Regulation SHO – The agency will scrutinize member firms’ compliance with SEC Regulation SHO (applicable to “short sales”) and particularly Rule 204, which requires close-out of fail to deliver positions. The scrutiny comes as a result of FINRA examinations uncovering deficiencies with firms’ compliance with the Regulation’s requirement to be net flat or net long on the Rule 204 close‑out date. Additionally, FINRA is concerned about the ability of Authorized Participants for ETPs to ensure that they have sufficient positions to prevent Rule 204 violations in connection with ETP redemption orders.

Exchange-Traded Funds (“ETFs”) – FINRA will review broker-dealers’ role as Authorized Participants (“APs”) in the process of transacting with ETFs in creation and redemption baskets. Because of the rapid growth of the ETF market and the significant role of APs in providing liquidity and structural integrity to the ETF marketplace, FINRA will continue to monitor the credit risk of APs in the creation and redemption process, particularly by monitoring the way APs reflect their counterparty credit risk computations as part of their net capital computations per Rule 15c3-1 of the Securities Exchange Act of 1934.

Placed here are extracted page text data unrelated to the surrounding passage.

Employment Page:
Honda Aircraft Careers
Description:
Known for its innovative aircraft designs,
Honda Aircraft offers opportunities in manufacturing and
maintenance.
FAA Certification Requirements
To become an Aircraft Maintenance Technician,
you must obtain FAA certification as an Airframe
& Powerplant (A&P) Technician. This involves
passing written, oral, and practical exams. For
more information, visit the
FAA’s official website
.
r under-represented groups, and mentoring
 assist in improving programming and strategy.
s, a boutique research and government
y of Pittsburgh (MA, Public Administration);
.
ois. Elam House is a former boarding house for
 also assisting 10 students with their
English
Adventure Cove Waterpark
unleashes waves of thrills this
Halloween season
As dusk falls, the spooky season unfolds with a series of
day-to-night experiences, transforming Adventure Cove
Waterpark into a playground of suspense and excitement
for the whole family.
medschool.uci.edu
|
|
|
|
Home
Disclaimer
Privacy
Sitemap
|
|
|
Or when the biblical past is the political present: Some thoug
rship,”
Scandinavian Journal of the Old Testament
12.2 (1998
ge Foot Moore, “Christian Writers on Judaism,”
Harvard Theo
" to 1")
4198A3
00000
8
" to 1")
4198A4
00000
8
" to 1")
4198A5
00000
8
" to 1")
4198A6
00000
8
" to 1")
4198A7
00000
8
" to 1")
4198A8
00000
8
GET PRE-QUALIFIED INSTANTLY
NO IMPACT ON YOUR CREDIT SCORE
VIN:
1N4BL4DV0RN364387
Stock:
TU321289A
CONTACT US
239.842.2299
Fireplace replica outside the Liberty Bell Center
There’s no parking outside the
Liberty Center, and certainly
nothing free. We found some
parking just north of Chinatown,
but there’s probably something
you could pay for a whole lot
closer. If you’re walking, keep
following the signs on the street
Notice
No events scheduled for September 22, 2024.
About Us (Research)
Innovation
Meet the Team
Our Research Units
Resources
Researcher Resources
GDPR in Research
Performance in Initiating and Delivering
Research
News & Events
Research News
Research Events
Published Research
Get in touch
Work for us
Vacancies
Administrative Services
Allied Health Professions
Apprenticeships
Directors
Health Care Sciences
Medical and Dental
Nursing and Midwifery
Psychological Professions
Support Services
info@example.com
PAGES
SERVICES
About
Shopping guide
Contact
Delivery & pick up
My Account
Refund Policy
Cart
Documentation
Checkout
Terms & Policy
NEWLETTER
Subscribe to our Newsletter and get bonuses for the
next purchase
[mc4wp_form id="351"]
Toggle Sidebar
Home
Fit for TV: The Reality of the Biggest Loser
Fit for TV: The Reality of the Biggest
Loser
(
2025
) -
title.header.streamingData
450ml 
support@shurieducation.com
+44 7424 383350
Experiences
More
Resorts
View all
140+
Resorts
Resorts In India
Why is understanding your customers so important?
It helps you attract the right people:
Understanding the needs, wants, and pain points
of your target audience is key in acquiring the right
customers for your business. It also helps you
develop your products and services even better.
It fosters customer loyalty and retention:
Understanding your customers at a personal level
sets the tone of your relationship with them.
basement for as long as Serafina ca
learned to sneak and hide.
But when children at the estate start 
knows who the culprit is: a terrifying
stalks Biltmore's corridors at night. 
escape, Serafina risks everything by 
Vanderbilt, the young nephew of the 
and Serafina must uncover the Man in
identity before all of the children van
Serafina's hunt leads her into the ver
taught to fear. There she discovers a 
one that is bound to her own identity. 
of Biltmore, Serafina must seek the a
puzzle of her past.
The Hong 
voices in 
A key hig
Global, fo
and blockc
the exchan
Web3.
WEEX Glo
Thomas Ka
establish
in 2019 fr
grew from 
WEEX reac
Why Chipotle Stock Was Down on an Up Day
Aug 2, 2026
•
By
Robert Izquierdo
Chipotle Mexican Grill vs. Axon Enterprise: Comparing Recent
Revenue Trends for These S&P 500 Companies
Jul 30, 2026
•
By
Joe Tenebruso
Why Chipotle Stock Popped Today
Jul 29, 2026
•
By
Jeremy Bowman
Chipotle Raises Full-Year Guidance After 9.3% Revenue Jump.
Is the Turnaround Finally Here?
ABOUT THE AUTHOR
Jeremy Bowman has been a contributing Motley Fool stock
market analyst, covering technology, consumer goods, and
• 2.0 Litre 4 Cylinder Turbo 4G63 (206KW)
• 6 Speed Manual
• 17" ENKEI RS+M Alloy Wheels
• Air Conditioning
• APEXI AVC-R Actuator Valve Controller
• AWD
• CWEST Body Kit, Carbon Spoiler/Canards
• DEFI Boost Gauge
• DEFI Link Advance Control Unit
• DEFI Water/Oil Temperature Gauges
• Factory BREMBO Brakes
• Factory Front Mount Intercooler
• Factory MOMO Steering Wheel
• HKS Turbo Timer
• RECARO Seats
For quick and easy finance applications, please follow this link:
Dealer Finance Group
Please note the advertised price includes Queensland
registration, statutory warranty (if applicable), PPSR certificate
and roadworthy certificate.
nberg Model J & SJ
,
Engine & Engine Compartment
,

Conclusion. Though FINRA’s 2016 Letter contains broad statements of policy concerning culture, risk management, and conflicts of interest, FINRA members are encouraged to use as guidance the more specific policies and procedures that the agency plans to implement in enforcing its 2016 examination priorities. Reference should be made to FINRA’s Regulatory Notices and weekly Update emails, as well as FINRA’s website where appropriate, to keep apprised of developments to, and further explication of, the agency’s 2016 priorities. We will continue to monitor and report on significant guidance and developments affecting compliance responsibilities.